Have you checked the SQL/Oracle Database logs, to see if maybe they reveal something? I would suspect a network issue (since it's complaining the DB was intermittent) before the VC service/software, at least in this case.
Thanks for the input.
I am having the DBAs take a look at the database side of things and see if they can reveal anything. I tend to not think it's a connectvitiy issue because we got an actual oracle error returned (ORA-01483: invalid length for DATE or NUMBER bind variable) rather than just some random error message about a bad return on the query.
A brief look online mentions issues surrounding Server Character Set which bares relevance to a DATE or NUMBER issue.
Can you find out from the DBA's or from your change control what change's have been made at the database end, if any?
Can you do a tnsping to the database server from your VC server?. TNSPING should come standard with the Oracle Client that will be installed on your VC server
It is clearly a data missmatch. VC server is getting an invalid lenght of data from either one or more VM's when it is querying for Virtual Machine information. This could be a bug with VirtualCenter. However, before raising flag, I would recommend you to check if all the VM's in your environment are installed with VMware Tools and updated to the latest version.
I dont thing there is anything wrong wity your database connectivity.
TNSPING and other such network connectivity don't have any issues. The problem is very internitent, as well. VC will stay running for days and then hiccup and die.
My DBAs have come up with similar questions regarding the Character Set as it would seem that impacts the number of bytes used to store data. They took a look at all the fields referenced in the failed update and said that all the fields except one are 255 charaters long. The only one that isn't is the IP address field which is 16 characters long. That should be plenty long enough. I haven't dug in yet to find the recommend character set from VMware. We currently have it set as follows:
I'll see what I can dig up on that. Any other insight out there is welcome. Thanks for the help.
Now there's something I hadn't really considered. We did recently update the VC box to Update 3 but the client VMs have not yet been updated with the latest tools. There could possibly be a version mismatch problem going on where bogus data is being passed back from the vmware tools.
Thanks for the idea. I will have to get all the tools updated and see if that helps the issue. I won't be able to get to that until next week, though.
This could be a bug with VirtualCenter. However, before raising flag, I would recommend you to check if all the VM's in your environment are installed with VMware Tools and updated to the latest version.
I dont thing there is anything wrong wity your database connectivity. Well why wouldn't this be a DB connectivity then? Bad data does not dictate a program error, programs should control the data, not the other way around. I don't care how far out of date VM tools are or how far the VM's are behind in version, VC should not disconnect because of an invalid query, period.
So this definitely points to connectivity, bad data should NOT drop the connection. It will ignore a null or unexpected data and move on, it shouldn't cause VC to simply disconnect. If VC crashes it wouldn't even log it (since if they didn't anticipated bad data, they certainly wouldn't handled exception errors either) and / or VC wouldn't restart. The fact that VC reports the Database is dropping concludes that the connection timed out (it's pretty forgiving) and there is something seriously wrong with the connection between VC server and DB. Which is yet ANOTHER reason I don't support running VC in a VM there are too many variables for this type of thing, connections are too inconsistent, but that's a forum for another day.

Activity list:
**1.** Reproduce the stretch of the forum thread from "Thanks for the idea." through "invalid query, period.".
**2.** Which Oracle error does the forum thread say was returned?

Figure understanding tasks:
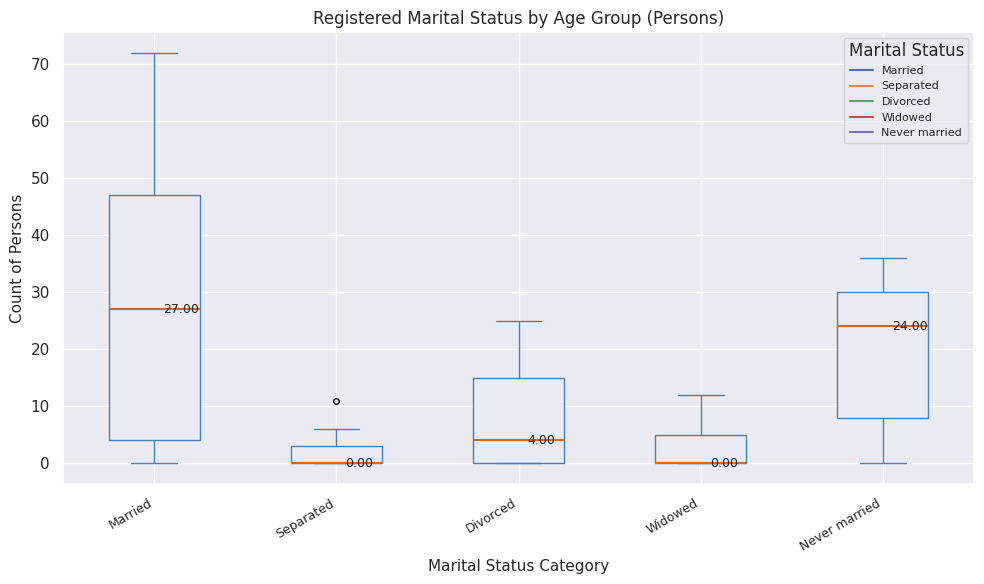

Which box is the tallest, from its lower edge to its upper edge?

Married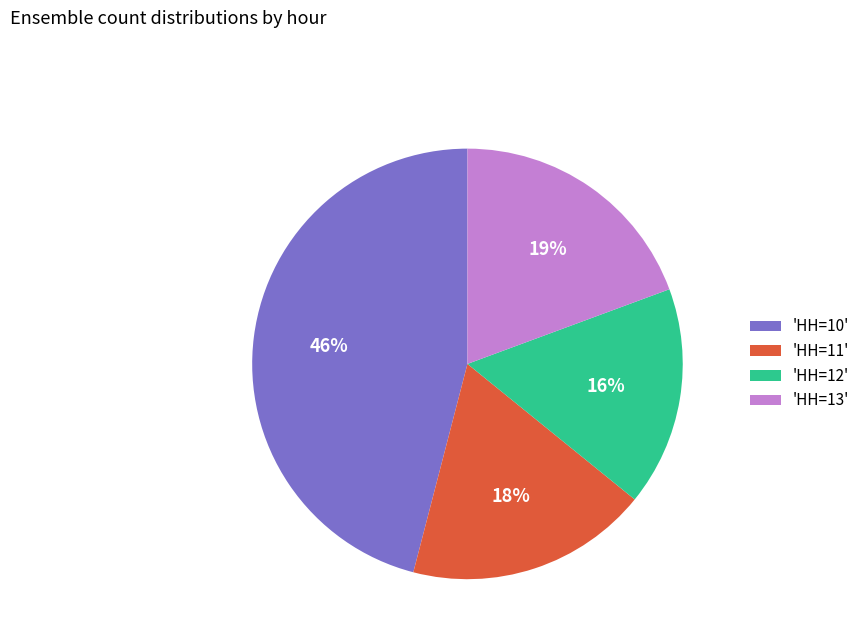

Rank the categories by value from lowest to highest.

'HH=12', 'HH=11', 'HH=13', 'HH=10'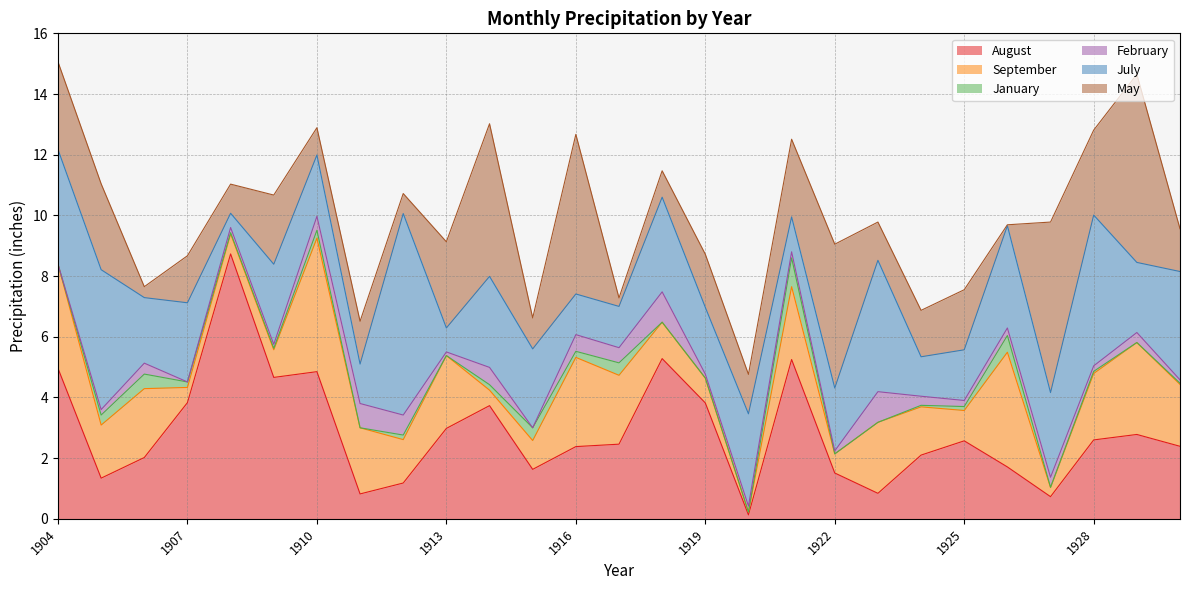

The January series shows 0.1 at 1924. True or false?

True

Exercise answers:
**1.**
Thanks for the idea. I will have to get all the tools updated and see if that helps the issue. I won't be able to get to that until next week, though.
This could be a bug with VirtualCenter. However, before raising flag, I would recommend you to check if all the VM's in your environment are installed with VMware Tools and updated to the latest version.
I dont thing there is anything wrong wity your database connectivity. Well why wouldn't this be a DB connectivity then? Bad data does not dictate a program error, programs should control the data, not the other way around. I don't care how far out of date VM tools are or how far the VM's are behind in version, VC should not disconnect because of an invalid query, period.

**2.** ORA-01483: invalid length for DATE or NUMBER bind variable